How can I determine font and layout information for a unicode character?

https://stackoverflow.com/questions/22994848

01-07-2023
|

Question

I want to render Unicode characters in an application and I have a rough idea of how I can do that for standard latin characters with freetype. However for other languages that have different layouts and shaping I'm not sure how to go from a set of characters I get in a UTF-8 encoded string to:

Picking a suitable font to display the characters
Picking the right layout for the characters (LTR, RTL, TTB)

Is this data contained in the unicode characters themselves (I'm not sure how else applications like web browsers would figure out how to render text)?

For a given Unicode character, how can I determine points 1 and 2? Freetype has some great documentation and talks quite a bit about using different layouts, but I didn't see how you would go about extracting said information from the characters themselves.

I also took a quick look at Harfbuzz but couldn't really find any documentation.
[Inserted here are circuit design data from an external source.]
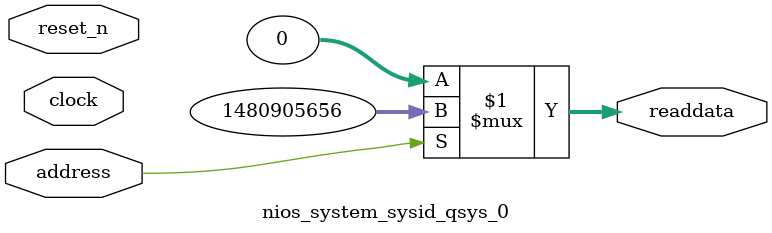
<source format=v>

`timescale 1ns / 1ps
// synthesis translate_on

// turn off superfluous verilog processor warnings 
// altera message_level Level1 
// altera message_off 10034 10035 10036 10037 10230 10240 10030 

module nios_system_sysid_qsys_0 (
               // inputs:
                address,
                clock,
                reset_n,

               // outputs:
                readdata
             )
;

  output  [ 31: 0] readdata;
  input            address;
  input            clock;
  input            reset_n;

  wire    [ 31: 0] readdata;
  //control_slave, which is an e_avalon_slave
  assign readdata = address ? 1480905656 : 0;

endmodule




</source>
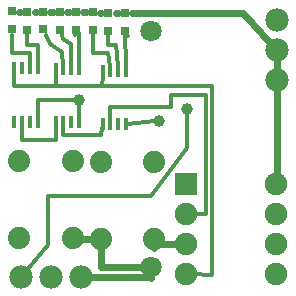
<source format=gtl>
G04 MADE WITH FRITZING*
G04 WWW.FRITZING.ORG*
G04 DOUBLE SIDED*
G04 HOLES PLATED*
G04 CONTOUR ON CENTER OF CONTOUR VECTOR*
%ASAXBY*%
%FSLAX23Y23*%
%MOIN*%
%OFA0B0*%
%SFA1.0B1.0*%
%ADD10C,0.071181*%
%ADD11C,0.075000*%
%ADD12C,0.078000*%
%ADD13C,0.074000*%
%ADD14C,0.039370*%
%ADD15R,0.075000X0.075000*%
%ADD16R,0.015748X0.043307*%
%ADD17R,0.031496X0.031496*%
%ADD18C,0.024000*%
%ADD19C,0.012000*%
%LNCOPPER1*%
G90*
G70*
G54D10*
X495Y95D03*
X495Y882D03*
X495Y95D03*
X495Y882D03*
X495Y95D03*
X495Y882D03*
G54D11*
X614Y372D03*
X914Y372D03*
X614Y272D03*
X914Y272D03*
X614Y172D03*
X914Y172D03*
X614Y72D03*
X914Y72D03*
G54D12*
X917Y918D03*
X917Y818D03*
X917Y718D03*
G54D13*
X235Y448D03*
X235Y192D03*
X57Y448D03*
X57Y192D03*
X235Y448D03*
X235Y192D03*
X57Y448D03*
X57Y192D03*
X506Y444D03*
X506Y188D03*
X328Y444D03*
X328Y188D03*
X506Y444D03*
X506Y188D03*
X328Y444D03*
X328Y188D03*
G54D12*
X64Y61D03*
X164Y61D03*
X264Y61D03*
G54D14*
X615Y622D03*
X522Y582D03*
X256Y652D03*
G54D15*
X614Y372D03*
G54D16*
X118Y757D03*
X92Y757D03*
X67Y757D03*
X41Y757D03*
X41Y580D03*
X67Y580D03*
X92Y580D03*
X118Y580D03*
X255Y754D03*
X229Y754D03*
X203Y754D03*
X178Y754D03*
X178Y577D03*
X203Y577D03*
X229Y577D03*
X255Y577D03*
X412Y749D03*
X387Y749D03*
X361Y749D03*
X336Y749D03*
X336Y572D03*
X361Y572D03*
X387Y572D03*
X412Y572D03*
G54D17*
X137Y887D03*
X137Y946D03*
X84Y886D03*
X84Y945D03*
X32Y888D03*
X32Y947D03*
X192Y886D03*
X192Y945D03*
X302Y885D03*
X302Y944D03*
X354Y883D03*
X354Y942D03*
X408Y881D03*
X408Y941D03*
X247Y886D03*
X247Y945D03*
G54D18*
X917Y749D02*
X917Y788D01*
D02*
X915Y400D02*
X917Y688D01*
D02*
X506Y172D02*
X586Y172D01*
D02*
X506Y157D02*
X506Y172D01*
D02*
X495Y58D02*
X495Y61D01*
D02*
X495Y61D02*
X294Y61D01*
G54D19*
D02*
X244Y874D02*
X255Y874D01*
D02*
X255Y874D02*
X255Y770D01*
D02*
X243Y868D02*
X244Y874D01*
D02*
X203Y855D02*
X229Y840D01*
D02*
X229Y840D02*
X229Y770D01*
D02*
X198Y869D02*
X203Y855D01*
D02*
X201Y813D02*
X203Y770D01*
D02*
X158Y837D02*
X201Y813D01*
D02*
X145Y870D02*
X158Y837D01*
D02*
X84Y836D02*
X118Y836D01*
D02*
X118Y836D02*
X118Y773D01*
D02*
X84Y868D02*
X84Y836D01*
D02*
X32Y810D02*
X92Y810D01*
D02*
X92Y810D02*
X92Y773D01*
D02*
X32Y870D02*
X32Y810D01*
D02*
X67Y517D02*
X178Y517D01*
D02*
X178Y517D02*
X178Y560D01*
D02*
X67Y564D02*
X67Y517D01*
G54D18*
D02*
X897Y840D02*
X804Y941D01*
D02*
X804Y941D02*
X432Y941D01*
D02*
X61Y946D02*
X56Y946D01*
D02*
X271Y945D02*
X278Y944D01*
D02*
X325Y943D02*
X330Y943D01*
D02*
X385Y941D02*
X378Y942D01*
D02*
X114Y945D02*
X108Y945D01*
D02*
X161Y946D02*
X168Y945D01*
D02*
X224Y945D02*
X215Y945D01*
D02*
X328Y157D02*
X328Y95D01*
D02*
X328Y95D02*
X458Y95D01*
D02*
X266Y190D02*
X297Y189D01*
G54D19*
D02*
X615Y609D02*
X616Y491D01*
D02*
X495Y331D02*
X154Y331D01*
D02*
X154Y331D02*
X154Y170D01*
D02*
X616Y491D02*
X495Y331D01*
D02*
X154Y170D02*
X83Y84D01*
D02*
X563Y669D02*
X563Y629D01*
D02*
X563Y629D02*
X361Y629D01*
D02*
X678Y273D02*
X678Y669D01*
D02*
X361Y629D02*
X361Y588D01*
D02*
X637Y272D02*
X678Y273D01*
D02*
X678Y669D02*
X563Y669D01*
D02*
X203Y534D02*
X329Y534D01*
D02*
X203Y560D02*
X203Y534D01*
D02*
X329Y534D02*
X333Y559D01*
D02*
X410Y879D02*
X412Y765D01*
D02*
X418Y866D02*
X410Y879D01*
D02*
X380Y836D02*
X386Y765D01*
D02*
X354Y836D02*
X380Y836D01*
D02*
X354Y865D02*
X354Y836D01*
D02*
X354Y808D02*
X359Y765D01*
D02*
X302Y808D02*
X354Y808D01*
D02*
X302Y867D02*
X302Y808D01*
D02*
X333Y700D02*
X335Y733D01*
D02*
X699Y698D02*
X315Y698D01*
D02*
X699Y70D02*
X699Y698D01*
D02*
X637Y71D02*
X699Y70D01*
D02*
X508Y581D02*
X415Y572D01*
D02*
X256Y639D02*
X255Y593D01*
D02*
X118Y652D02*
X118Y596D01*
D02*
X237Y652D02*
X118Y652D01*
D02*
X178Y700D02*
X178Y738D01*
D02*
X333Y700D02*
X178Y700D01*
D02*
X333Y700D02*
X41Y700D01*
D02*
X41Y700D02*
X41Y741D01*
G04 End of Copper1*
M02*
</source>
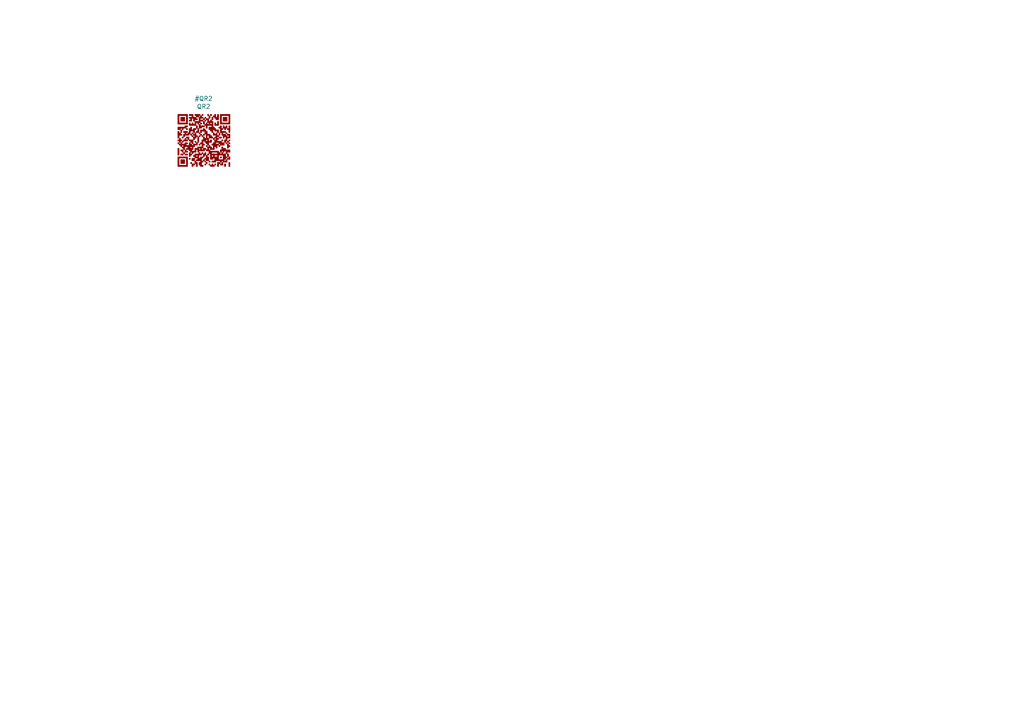
<source format=kicad_sch>
(kicad_sch (version 20211123)
  (generator eeschema)
  (uuid 8b7bbefd-8f78-41f8-809c-2534a5de3b39)
  (paper "A4")
  
  (symbol (lib_id "qr:QR2")
    (at 59.055 40.64 0)
    (unit 1)
    (in_bom yes)
    (on_board yes)
    (uuid 00000000-0000-0000-0000-000061d3091b)
    (property "Reference" "#QR2" (id 0) (at 59.055 28.6004 0))
    (property "Value" "QR2" (id 1) (at 59.055 30.9118 0))
    (property "Footprint" "QR:QR2" (id 2) (at 59.055 36.83 0) (effects (font (size 1.27 1.27)) hide))
    (property "Datasheet" "" (id 3) (at 59.055 40.64 0) (effects (font (size 1.27 1.27)) hide))
    (property "qr_version" "2" (id 4) (at 59.055 40.64 0) (effects (font (size 1.27 1.27)) hide))
    (property "qr_size" "25" (id 5) (at 59.055 40.64 0) (effects (font (size 1.27 1.27)) hide))
    (property "qr_ecc" "3,2" (id 6) (at 59.055 40.64 0) (effects (font (size 1.27 1.27)) hide))
    (property "qr_mask" "2" (id 7) (at 59.055 40.64 0) (effects (font (size 1.27 1.27)) hide))
    (property "qr_text" "bogus 1 2 3 4" (id 8) (at 59.055 40.64 0) (effects (font (size 1.27 1.27)) hide))
  )
)

</source>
There's an example floating around that shows how to set up and use Harfbuzz to layout some languages with Freetype rendering the glyphs, but the example explicitly passes layout, font and language information to Harfbuzz.

What do you do when you don't know those things in advance?

This is for a mobile application, and ideally the libs/solutions used would have a permissive license.

Solution

The Unicode character code point only encodes the character itself; it gives no information with regards to the font to use, nor layout, nor in fact anything else. To get information concerning layout, etc., Unicode provides a number of files, such as UnicodeData.txt, which you can download and use. As for the fonts, each font should provide descriptor files of some sort, with things like the width, height and depth of each character; these files can also be used to determine whch characters the font supports.

Licensed under: CC-BY-SA with attribution

Not affiliated with StackOverflow